[EXERCISE DATA]:
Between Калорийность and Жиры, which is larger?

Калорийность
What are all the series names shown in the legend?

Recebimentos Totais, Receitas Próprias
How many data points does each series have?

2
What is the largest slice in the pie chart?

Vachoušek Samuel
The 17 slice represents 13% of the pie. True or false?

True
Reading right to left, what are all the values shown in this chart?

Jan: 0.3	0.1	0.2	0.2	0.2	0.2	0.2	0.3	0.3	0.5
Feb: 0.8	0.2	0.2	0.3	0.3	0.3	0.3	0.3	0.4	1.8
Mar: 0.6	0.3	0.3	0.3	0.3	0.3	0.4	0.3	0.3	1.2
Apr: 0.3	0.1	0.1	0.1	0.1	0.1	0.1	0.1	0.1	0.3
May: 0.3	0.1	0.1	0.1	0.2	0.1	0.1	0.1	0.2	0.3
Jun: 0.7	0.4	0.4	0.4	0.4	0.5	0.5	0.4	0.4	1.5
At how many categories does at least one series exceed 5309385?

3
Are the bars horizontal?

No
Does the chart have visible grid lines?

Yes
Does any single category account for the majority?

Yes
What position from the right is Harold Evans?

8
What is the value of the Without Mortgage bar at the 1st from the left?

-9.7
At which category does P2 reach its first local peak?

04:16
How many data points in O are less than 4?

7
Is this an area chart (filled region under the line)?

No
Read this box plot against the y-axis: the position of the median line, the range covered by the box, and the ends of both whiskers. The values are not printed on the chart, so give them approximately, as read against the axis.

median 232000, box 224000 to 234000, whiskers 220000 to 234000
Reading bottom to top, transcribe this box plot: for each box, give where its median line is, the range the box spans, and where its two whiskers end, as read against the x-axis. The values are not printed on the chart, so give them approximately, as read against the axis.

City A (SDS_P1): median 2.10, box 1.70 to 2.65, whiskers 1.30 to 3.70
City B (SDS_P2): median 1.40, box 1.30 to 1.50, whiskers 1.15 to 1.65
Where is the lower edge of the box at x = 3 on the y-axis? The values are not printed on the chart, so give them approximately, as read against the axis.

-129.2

[ASSIGNED TASK]: Please print all of the data above again, line for line, with no changes from the first line through the last.

[TASK ANSWER]:
Between Калорийность and Жиры, which is larger?

Калорийность
What are all the series names shown in the legend?

Recebimentos Totais, Receitas Próprias
How many data points does each series have?

2
What is the largest slice in the pie chart?

Vachoušek Samuel
The 17 slice represents 13% of the pie. True or false?

True
Reading right to left, what are all the values shown in this chart?

Jan: 0.3	0.1	0.2	0.2	0.2	0.2	0.2	0.3	0.3	0.5
Feb: 0.8	0.2	0.2	0.3	0.3	0.3	0.3	0.3	0.4	1.8
Mar: 0.6	0.3	0.3	0.3	0.3	0.3	0.4	0.3	0.3	1.2
Apr: 0.3	0.1	0.1	0.1	0.1	0.1	0.1	0.1	0.1	0.3
May: 0.3	0.1	0.1	0.1	0.2	0.1	0.1	0.1	0.2	0.3
Jun: 0.7	0.4	0.4	0.4	0.4	0.5	0.5	0.4	0.4	1.5
At how many categories does at least one series exceed 5309385?

3
Are the bars horizontal?

No
Does the chart have visible grid lines?

Yes
Does any single category account for the majority?

Yes
What position from the right is Harold Evans?

8
What is the value of the Without Mortgage bar at the 1st from the left?

-9.7
At which category does P2 reach its first local peak?

04:16
How many data points in O are less than 4?

7
Is this an area chart (filled region under the line)?

No
Read this box plot against the y-axis: the position of the median line, the range covered by the box, and the ends of both whiskers. The values are not printed on the chart, so give them approximately, as read against the axis.

median 232000, box 224000 to 234000, whiskers 220000 to 234000
Reading bottom to top, transcribe this box plot: for each box, give where its median line is, the range the box spans, and where its two whiskers end, as read against the x-axis. The values are not printed on the chart, so give them approximately, as read against the axis.

City A (SDS_P1): median 2.10, box 1.70 to 2.65, whiskers 1.30 to 3.70
City B (SDS_P2): median 1.40, box 1.30 to 1.50, whiskers 1.15 to 1.65
Where is the lower edge of the box at x = 3 on the y-axis? The values are not printed on the chart, so give them approximately, as read against the axis.

-129.2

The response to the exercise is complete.